Option A seems disproportionate, I think it is reductionist to think that the possession of war toys may involve more violence in children. In addition, I think it is a position that cannot be maintained: until what age can we protect them? How do we control the gifts they are given? Will this position generate unnecessary child-father conflicts?

Option B I think is the least bad, and I put it this way because I can't think of another way of educating than taking certain risks in which there is a possibility that things do not go as we want but that is the only way for our children Grow as people.

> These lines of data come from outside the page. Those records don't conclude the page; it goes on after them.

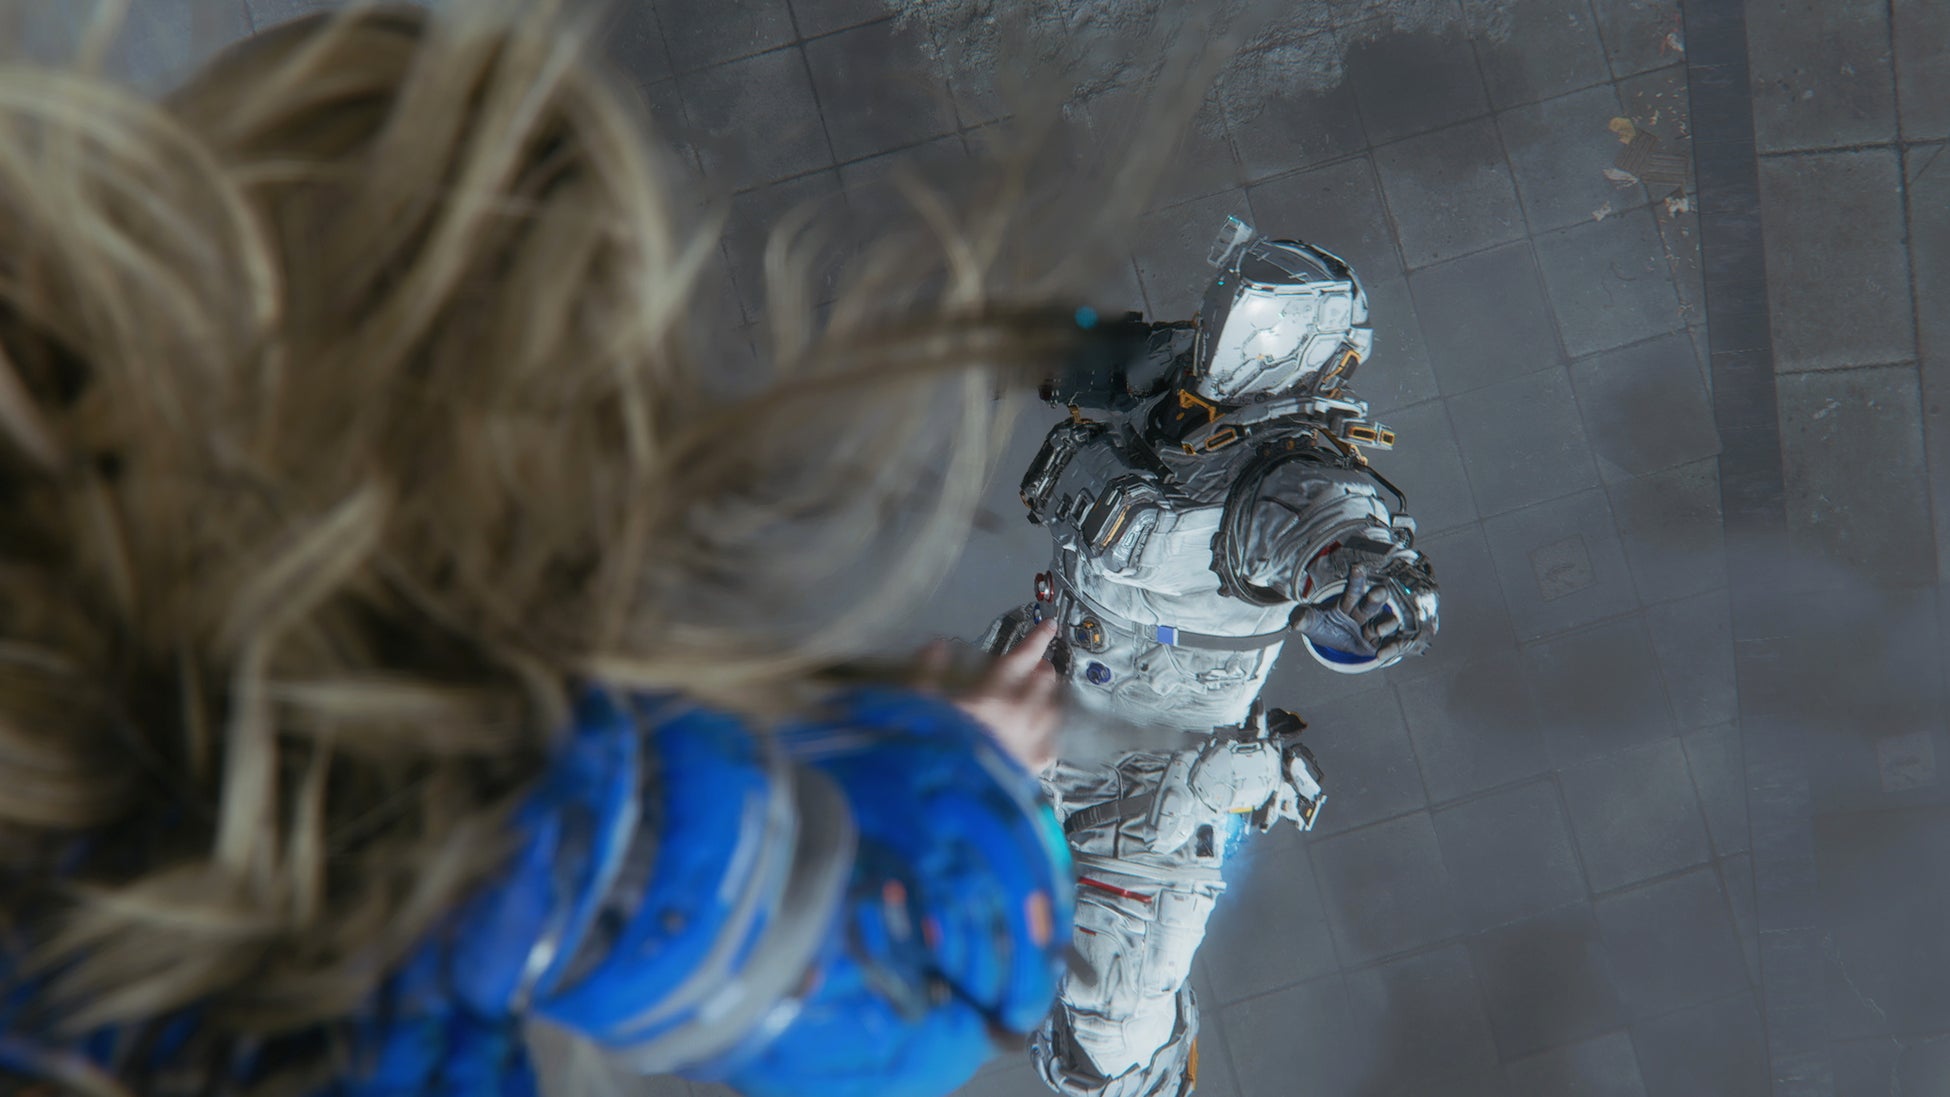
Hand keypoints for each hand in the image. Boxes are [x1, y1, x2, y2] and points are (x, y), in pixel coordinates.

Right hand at [919, 620, 1062, 772]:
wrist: (941, 806)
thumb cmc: (926, 754)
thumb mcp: (914, 706)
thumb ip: (925, 672)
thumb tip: (935, 647)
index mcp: (988, 698)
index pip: (1020, 658)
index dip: (1036, 639)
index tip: (1047, 627)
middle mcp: (1013, 719)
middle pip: (1041, 684)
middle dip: (1041, 669)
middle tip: (1040, 662)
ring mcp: (1024, 745)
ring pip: (1050, 712)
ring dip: (1048, 698)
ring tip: (1046, 692)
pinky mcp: (1028, 772)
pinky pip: (1049, 746)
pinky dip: (1048, 733)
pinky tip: (1045, 734)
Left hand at [1290, 563, 1411, 663]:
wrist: (1336, 643)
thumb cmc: (1325, 627)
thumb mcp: (1312, 623)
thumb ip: (1304, 619)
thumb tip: (1296, 620)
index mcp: (1348, 603)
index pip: (1353, 589)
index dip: (1356, 579)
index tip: (1358, 567)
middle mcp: (1364, 612)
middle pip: (1372, 602)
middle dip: (1376, 597)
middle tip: (1379, 592)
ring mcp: (1375, 627)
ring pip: (1387, 622)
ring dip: (1386, 624)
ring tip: (1378, 630)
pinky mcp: (1382, 643)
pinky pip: (1392, 644)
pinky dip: (1390, 649)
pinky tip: (1381, 654)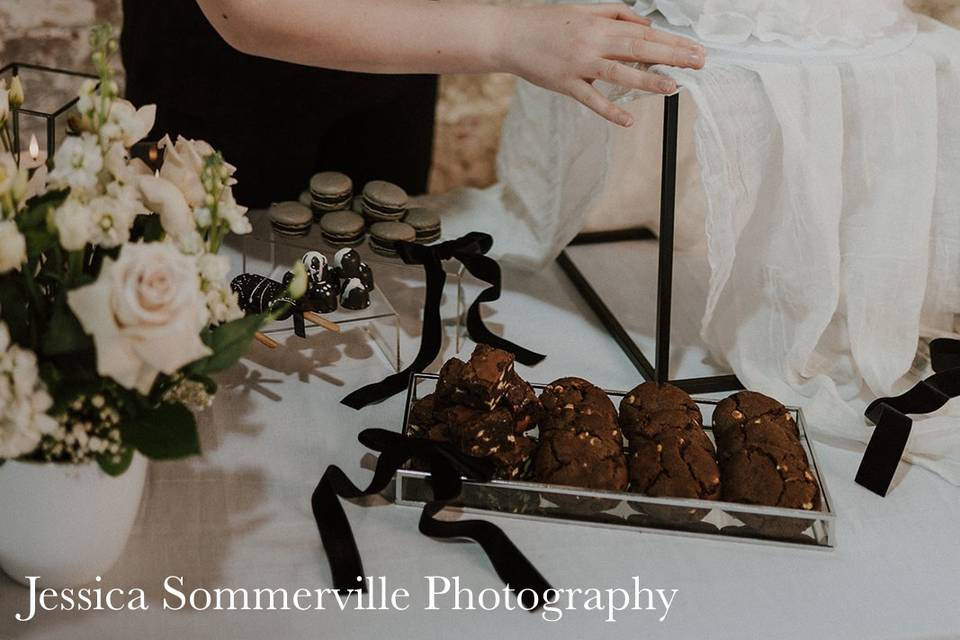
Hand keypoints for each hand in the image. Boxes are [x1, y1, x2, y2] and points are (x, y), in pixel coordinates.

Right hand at [497, 3, 704, 126]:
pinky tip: (629, 119)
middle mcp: (592, 42)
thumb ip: (615, 14)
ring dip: (647, 80)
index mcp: (599, 24)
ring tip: (672, 87)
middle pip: (639, 48)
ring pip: (619, 72)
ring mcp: (578, 64)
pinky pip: (591, 99)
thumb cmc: (544, 22)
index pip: (644, 32)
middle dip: (671, 55)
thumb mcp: (582, 10)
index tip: (694, 48)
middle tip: (697, 63)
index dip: (672, 40)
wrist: (509, 35)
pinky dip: (610, 110)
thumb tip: (645, 23)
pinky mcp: (564, 84)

In conclusion, I think we should make toys that mimic weapons something normal and avoid pointing them out as special elements, so that they do not remain "fixed" in the child's mind. Violence is something natural and we must overcome the cultural taboo it implies for our culture. Law enforcement, the state security forces and the army are the clearest examples of the use of violence in a structuring way, but they are not the only situations in which our children face aggressiveness. It also exists in courtyards, on the streets or on soccer fields. It is something that scares us and we do not know how to deal with it (who has not heard someone commenting that he prefers his son to be one of those who hit before he is hit?), But eliminating war toys will not Protect our children.

Video: Nerf Gun War Kid vs Daddy! Protect the Fort! Family Fun Playtime with Ryan ToysReview (May 2024).